__READING TEXT__
To link, or not to link

I just started roaming in org the other day. Something I noticed that was tough was finding the right balance between every word being a link and making them only when I had something to at least write a sentence about at that very moment.

An upside of linking even if you can’t spare even a sentence of detail is it feels very low friction to click that link in the future and ‘only add a sentence’ which turns into at least a paragraph.

A downside (or graphing shortcoming) is these things can clutter up the graph.

What rules of thumb do others follow to get the most value here?

P.S. fine with moving this to learn if it’s more on topic there.


The goal of the slip-box is to help you form meaningful connections between your notes. To that end, it’s essential that linking items does not become a chore. Here’s a quote from Ahrens (2017):

It is important to always keep in mind that making these links is not a chore, a kind of file-box maintenance. The search for meaningful connections is a crucial part of the thinking process towards the finished manuscript. [emphasis added]

And here’s another quote on the related topic of treating the slip-box as a mere archive:

The prevalence of linear and learner-centred approaches also lead to the common misunderstanding about the use of the slip-box as a tool that can be used without changing the work routines around it. It is then often used simply as an archive where you just take out what you put in earlier. This, of course, will lead to disappointment. If we are just storing information, there would be no need to use a slip-box. To reap its benefits, we need to change our working routines. And the basis for that is a deep understanding on how and why it works and how the different steps and tasks of writing fit together. This is why a book, not just a manual, is needed to explain the principle and ideas behind it. [emphasis added]

To summarise some other passages in the book, the goal is not to be exhaustive. Creating your notes and your links should be a very organic process, and the tenet it should follow is that of usefulness.

__RECORD SET__

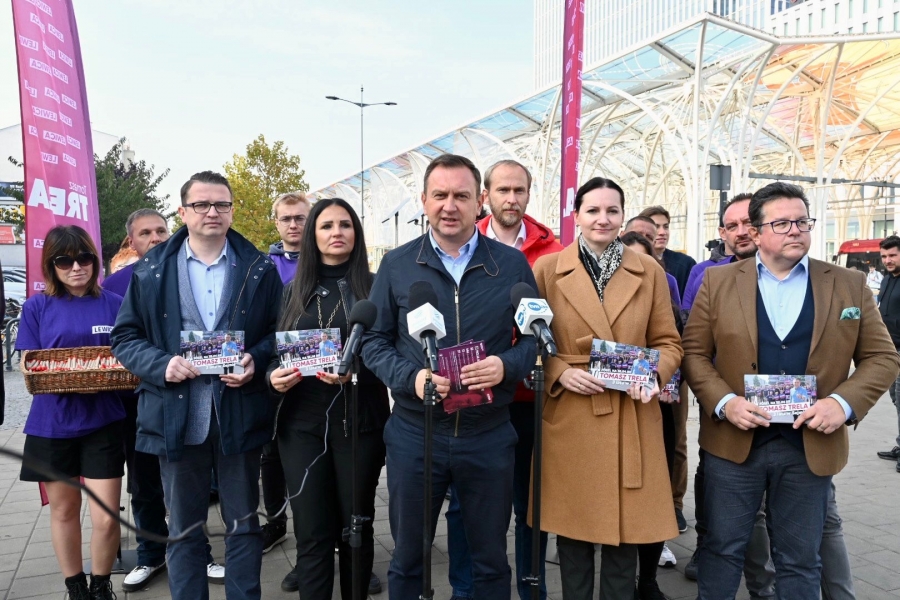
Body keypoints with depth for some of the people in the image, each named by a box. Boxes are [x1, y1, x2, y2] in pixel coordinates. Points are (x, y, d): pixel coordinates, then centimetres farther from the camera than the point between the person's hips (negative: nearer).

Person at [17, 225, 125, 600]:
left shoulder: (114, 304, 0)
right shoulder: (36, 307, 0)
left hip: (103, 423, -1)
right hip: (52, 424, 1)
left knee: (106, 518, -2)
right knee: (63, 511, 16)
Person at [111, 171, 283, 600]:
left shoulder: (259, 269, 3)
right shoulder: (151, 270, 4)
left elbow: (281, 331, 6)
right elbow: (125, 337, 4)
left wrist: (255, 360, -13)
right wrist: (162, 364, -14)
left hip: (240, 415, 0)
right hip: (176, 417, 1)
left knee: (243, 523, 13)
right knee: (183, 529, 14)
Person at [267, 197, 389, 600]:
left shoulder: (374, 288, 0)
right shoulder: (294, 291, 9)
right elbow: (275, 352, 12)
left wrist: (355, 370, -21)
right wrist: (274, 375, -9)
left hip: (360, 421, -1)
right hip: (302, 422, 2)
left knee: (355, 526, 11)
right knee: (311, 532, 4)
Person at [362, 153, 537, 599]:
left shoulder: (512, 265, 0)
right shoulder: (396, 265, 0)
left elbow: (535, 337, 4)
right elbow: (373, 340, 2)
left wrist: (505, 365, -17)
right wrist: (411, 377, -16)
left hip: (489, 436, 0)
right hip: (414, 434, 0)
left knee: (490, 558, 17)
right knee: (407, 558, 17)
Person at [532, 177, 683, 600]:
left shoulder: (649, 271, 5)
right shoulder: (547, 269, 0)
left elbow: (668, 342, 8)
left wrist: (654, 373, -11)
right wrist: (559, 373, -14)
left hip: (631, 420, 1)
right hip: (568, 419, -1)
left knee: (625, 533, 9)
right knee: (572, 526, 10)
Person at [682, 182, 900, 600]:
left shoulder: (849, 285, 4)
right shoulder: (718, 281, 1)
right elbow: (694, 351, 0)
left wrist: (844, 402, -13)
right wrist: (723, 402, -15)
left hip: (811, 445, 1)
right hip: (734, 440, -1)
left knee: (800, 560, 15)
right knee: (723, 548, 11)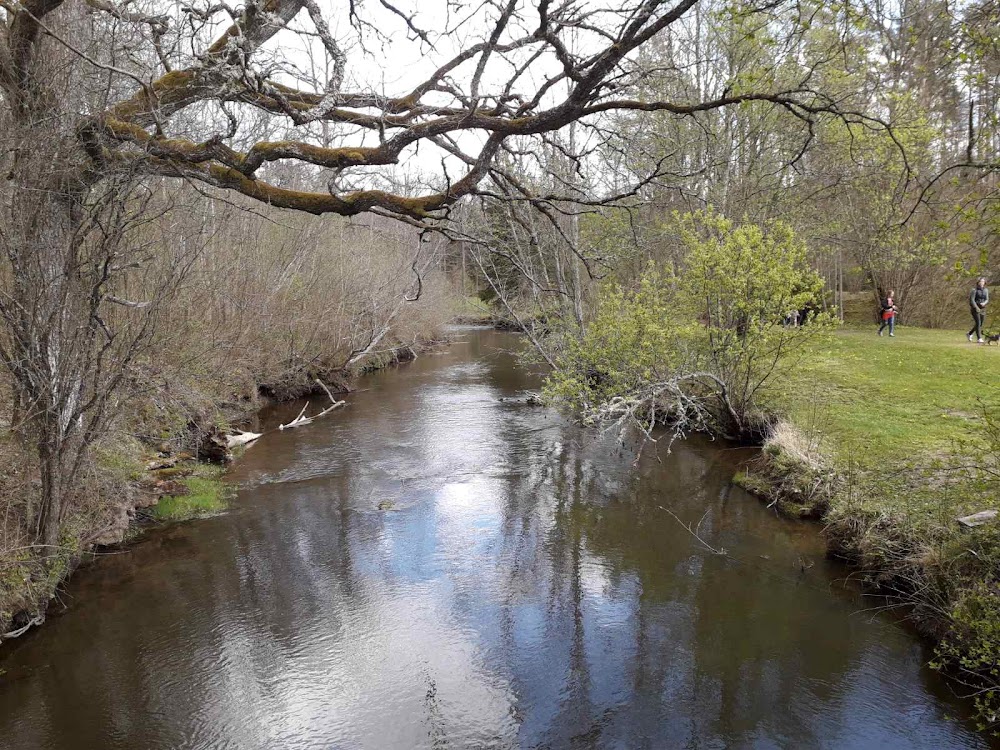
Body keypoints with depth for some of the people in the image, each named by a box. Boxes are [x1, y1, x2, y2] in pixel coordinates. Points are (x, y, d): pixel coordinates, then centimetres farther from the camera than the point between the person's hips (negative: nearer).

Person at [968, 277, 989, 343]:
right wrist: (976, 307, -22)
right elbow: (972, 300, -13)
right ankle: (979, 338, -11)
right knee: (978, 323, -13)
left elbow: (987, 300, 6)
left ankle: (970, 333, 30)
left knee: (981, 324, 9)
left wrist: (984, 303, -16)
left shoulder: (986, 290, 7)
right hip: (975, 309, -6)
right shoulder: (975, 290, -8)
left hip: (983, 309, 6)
==
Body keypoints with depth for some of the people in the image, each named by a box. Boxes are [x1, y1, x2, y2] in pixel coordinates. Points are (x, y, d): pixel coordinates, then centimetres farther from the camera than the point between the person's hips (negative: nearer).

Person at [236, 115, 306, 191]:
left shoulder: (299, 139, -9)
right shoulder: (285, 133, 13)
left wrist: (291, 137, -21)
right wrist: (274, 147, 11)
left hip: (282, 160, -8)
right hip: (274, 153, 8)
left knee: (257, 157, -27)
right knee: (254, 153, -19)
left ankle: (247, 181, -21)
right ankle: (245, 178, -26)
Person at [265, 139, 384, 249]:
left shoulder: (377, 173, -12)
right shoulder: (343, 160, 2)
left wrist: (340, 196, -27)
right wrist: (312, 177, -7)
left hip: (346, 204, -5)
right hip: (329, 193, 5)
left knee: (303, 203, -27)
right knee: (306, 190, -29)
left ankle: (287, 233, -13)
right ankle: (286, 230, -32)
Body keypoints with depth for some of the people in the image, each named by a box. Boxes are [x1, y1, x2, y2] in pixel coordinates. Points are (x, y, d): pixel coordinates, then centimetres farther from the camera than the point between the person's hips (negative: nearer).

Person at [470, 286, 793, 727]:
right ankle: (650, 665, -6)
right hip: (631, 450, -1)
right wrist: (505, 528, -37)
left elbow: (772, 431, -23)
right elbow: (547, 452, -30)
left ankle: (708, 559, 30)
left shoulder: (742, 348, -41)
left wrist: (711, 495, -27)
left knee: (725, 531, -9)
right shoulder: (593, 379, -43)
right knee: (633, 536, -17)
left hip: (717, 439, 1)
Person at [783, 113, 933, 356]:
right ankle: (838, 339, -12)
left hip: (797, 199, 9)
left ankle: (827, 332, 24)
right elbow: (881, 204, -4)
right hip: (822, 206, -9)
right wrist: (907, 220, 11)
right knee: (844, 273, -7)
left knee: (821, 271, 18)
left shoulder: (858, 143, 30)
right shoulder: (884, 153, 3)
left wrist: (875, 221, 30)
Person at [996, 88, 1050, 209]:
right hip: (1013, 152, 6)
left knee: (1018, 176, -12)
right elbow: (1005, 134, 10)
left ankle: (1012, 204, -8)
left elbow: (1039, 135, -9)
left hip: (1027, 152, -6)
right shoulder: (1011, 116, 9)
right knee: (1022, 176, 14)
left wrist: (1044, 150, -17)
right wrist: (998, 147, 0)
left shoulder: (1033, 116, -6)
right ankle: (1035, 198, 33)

__REQUIREMENT__
Duplicate the passage in the discussion about linking notes above, everything from "An upside of" down to "most value here?".

__ANSWER TO THE PROBLEM__
An upside of linking even if you can’t spare even a sentence of detail is it feels very low friction to click that link in the future and ‘only add a sentence’ which turns into at least a paragraph.

A downside (or graphing shortcoming) is these things can clutter up the graph.

What rules of thumb do others follow to get the most value here?